Begin at the line that has "collection date: 1944-06-23" and stop after the line that has "scientific name: Isocoma veneta". Write those lines out again, swapping "country" for "nation" and keeping everything else the same.

─── Working data

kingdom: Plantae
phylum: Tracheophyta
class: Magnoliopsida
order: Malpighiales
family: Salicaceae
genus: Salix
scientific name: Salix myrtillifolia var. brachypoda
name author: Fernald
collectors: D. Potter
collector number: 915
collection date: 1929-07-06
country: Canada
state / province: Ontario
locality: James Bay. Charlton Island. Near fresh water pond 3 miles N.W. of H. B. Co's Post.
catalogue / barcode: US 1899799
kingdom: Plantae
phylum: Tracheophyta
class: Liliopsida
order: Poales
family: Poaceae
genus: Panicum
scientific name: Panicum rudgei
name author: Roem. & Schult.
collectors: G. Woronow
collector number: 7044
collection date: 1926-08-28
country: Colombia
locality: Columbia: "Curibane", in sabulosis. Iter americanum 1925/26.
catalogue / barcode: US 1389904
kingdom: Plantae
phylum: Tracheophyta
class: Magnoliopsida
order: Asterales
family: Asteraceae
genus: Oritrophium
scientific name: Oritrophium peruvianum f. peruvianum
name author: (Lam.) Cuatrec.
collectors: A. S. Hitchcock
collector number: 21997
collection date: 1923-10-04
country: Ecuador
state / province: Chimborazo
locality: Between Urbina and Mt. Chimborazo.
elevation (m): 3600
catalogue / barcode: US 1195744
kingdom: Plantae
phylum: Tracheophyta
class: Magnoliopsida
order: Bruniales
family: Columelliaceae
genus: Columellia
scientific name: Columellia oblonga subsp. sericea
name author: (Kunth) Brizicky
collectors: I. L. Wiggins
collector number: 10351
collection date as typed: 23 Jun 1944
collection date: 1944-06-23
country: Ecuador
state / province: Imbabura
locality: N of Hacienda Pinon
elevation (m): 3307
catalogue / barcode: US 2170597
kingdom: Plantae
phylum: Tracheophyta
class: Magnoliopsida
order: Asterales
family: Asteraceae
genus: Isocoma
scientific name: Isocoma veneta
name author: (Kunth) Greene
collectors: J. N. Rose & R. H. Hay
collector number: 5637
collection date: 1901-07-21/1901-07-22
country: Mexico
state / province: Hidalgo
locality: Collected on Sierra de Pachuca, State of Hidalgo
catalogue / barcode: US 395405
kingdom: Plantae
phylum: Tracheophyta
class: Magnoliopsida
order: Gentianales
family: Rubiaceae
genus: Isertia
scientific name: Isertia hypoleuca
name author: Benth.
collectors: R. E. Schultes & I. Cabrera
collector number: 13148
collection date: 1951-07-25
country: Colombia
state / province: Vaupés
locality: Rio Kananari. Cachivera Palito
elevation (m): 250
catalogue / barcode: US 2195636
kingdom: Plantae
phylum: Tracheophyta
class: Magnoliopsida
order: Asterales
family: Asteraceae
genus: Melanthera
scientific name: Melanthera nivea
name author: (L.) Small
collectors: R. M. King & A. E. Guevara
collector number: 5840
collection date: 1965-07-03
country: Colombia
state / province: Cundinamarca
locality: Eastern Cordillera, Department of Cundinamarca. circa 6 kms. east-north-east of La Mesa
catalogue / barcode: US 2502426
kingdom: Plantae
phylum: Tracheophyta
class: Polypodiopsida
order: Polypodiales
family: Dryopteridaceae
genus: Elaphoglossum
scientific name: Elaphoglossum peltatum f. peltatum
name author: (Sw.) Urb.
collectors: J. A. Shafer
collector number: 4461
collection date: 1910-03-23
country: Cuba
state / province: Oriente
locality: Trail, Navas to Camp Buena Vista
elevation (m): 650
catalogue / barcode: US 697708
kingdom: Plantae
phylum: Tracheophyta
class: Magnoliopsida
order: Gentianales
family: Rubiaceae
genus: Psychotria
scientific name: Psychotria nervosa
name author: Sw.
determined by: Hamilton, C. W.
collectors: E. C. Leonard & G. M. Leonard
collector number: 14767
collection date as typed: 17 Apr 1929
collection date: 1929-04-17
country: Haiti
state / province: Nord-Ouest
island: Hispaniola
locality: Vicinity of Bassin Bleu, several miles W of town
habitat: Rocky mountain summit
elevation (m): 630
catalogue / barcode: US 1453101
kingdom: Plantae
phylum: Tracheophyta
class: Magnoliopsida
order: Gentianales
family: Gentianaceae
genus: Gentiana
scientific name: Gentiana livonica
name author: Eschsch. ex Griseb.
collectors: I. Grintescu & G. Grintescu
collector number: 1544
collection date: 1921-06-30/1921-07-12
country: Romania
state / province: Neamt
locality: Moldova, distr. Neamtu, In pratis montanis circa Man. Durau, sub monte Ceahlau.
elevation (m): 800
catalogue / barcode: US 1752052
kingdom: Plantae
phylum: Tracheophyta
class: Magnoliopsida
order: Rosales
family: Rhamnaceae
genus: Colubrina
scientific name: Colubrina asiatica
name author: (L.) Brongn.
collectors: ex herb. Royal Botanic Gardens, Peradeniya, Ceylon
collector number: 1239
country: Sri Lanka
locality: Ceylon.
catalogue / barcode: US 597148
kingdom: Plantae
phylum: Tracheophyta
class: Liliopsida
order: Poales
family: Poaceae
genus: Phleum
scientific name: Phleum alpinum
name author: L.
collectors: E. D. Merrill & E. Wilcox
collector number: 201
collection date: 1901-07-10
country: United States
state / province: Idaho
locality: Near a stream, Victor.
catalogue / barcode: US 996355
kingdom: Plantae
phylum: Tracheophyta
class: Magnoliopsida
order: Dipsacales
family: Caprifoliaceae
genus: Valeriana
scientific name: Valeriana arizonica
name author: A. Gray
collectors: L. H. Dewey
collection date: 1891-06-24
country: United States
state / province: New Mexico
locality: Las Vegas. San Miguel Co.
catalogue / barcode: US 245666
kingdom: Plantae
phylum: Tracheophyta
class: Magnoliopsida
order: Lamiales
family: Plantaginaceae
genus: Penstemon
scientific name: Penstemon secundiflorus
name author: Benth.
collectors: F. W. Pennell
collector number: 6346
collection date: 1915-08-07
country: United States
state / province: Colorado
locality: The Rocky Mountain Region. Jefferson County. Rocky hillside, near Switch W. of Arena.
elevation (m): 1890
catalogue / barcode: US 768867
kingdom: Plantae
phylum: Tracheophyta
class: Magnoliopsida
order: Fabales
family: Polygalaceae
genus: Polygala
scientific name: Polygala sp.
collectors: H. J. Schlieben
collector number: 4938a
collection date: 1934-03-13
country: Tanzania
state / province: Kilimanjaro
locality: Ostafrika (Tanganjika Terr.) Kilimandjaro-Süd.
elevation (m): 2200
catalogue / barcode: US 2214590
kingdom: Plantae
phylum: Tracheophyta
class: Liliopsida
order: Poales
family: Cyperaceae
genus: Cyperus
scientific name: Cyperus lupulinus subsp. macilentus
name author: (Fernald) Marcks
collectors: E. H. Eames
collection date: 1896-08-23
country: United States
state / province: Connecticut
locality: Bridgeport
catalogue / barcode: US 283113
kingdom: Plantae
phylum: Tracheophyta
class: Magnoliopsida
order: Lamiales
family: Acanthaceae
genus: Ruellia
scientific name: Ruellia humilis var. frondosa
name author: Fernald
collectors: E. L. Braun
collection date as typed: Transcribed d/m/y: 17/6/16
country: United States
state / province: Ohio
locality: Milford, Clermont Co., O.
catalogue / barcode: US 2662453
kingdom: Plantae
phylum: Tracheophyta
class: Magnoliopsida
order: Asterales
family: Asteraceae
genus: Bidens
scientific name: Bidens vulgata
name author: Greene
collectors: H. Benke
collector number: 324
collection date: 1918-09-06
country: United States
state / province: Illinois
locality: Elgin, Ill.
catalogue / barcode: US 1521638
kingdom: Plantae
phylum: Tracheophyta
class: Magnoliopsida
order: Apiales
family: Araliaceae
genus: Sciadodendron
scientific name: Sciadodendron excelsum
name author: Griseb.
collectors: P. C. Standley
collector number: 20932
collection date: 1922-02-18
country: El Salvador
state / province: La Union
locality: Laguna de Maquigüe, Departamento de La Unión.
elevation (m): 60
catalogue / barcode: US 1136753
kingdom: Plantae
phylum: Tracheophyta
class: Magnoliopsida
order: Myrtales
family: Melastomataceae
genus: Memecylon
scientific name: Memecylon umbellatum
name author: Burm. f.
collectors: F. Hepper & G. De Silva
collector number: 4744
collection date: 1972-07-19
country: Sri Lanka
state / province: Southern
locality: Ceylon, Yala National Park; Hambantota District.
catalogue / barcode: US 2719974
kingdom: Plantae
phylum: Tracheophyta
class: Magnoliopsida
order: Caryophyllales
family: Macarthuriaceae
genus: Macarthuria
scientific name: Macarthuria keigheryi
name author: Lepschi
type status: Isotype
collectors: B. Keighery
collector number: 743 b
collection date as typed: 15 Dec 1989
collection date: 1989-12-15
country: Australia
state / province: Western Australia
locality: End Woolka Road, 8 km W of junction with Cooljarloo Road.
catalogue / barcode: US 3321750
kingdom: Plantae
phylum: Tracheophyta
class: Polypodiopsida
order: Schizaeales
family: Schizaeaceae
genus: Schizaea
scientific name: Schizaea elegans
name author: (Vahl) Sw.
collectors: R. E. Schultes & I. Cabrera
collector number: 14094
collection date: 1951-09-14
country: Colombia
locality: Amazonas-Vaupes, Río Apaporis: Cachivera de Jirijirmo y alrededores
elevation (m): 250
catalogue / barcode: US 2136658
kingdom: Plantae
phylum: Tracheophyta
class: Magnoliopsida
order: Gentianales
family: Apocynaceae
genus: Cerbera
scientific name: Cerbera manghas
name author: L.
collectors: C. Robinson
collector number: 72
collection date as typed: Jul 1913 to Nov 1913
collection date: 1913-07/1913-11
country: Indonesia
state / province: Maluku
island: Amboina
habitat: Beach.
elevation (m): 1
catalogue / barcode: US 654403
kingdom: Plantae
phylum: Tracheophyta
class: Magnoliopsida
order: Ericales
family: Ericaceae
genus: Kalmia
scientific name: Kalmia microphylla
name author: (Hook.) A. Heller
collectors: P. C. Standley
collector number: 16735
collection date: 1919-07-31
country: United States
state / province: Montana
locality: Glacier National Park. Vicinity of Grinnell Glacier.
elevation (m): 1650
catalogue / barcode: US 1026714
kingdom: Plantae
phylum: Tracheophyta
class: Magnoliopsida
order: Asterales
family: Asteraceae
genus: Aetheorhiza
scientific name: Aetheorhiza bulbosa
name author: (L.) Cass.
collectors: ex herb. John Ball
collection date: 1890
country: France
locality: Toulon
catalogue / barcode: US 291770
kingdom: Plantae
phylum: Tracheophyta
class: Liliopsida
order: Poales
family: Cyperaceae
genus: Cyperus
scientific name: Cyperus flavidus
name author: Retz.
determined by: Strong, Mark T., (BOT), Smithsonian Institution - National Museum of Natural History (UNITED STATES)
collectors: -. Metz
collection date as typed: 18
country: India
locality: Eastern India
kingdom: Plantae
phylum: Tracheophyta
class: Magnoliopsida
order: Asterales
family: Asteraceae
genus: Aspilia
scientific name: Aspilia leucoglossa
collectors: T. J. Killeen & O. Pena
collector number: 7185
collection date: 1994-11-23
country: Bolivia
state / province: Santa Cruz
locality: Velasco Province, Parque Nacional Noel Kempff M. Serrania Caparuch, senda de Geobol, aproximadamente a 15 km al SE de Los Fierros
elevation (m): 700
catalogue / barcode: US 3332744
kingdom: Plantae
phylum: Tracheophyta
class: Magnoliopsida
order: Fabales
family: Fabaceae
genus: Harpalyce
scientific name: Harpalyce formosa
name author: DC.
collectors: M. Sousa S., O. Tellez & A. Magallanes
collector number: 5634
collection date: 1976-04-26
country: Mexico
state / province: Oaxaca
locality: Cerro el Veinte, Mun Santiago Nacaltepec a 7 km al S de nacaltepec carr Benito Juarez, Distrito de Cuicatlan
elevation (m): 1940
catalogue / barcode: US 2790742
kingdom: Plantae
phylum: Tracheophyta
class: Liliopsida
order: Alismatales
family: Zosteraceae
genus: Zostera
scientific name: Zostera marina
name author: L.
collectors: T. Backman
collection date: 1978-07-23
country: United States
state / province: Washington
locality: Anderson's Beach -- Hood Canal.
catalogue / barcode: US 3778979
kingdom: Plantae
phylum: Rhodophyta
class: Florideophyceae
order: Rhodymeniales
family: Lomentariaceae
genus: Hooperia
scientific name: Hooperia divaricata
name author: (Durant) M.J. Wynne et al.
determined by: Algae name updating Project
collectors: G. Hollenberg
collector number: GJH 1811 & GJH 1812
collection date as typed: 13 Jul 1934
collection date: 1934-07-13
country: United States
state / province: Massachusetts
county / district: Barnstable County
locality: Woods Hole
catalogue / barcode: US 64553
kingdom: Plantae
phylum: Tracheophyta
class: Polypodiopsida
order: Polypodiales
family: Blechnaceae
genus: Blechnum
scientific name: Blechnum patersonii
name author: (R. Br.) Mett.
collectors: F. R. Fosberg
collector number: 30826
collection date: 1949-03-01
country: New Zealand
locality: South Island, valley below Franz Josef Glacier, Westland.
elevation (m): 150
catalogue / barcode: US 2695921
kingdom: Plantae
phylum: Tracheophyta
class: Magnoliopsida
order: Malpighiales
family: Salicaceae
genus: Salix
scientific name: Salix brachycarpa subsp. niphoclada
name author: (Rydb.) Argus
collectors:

──────

Output –
collection date: 1944-06-23
nation: Ecuador
state / province: Imbabura
locality: N of Hacienda Pinon
elevation (m): 3307
catalogue / barcode: US 2170597
kingdom: Plantae
phylum: Tracheophyta
class: Magnoliopsida
order: Asterales
family: Asteraceae
genus: Isocoma
scientific name: Isocoma veneta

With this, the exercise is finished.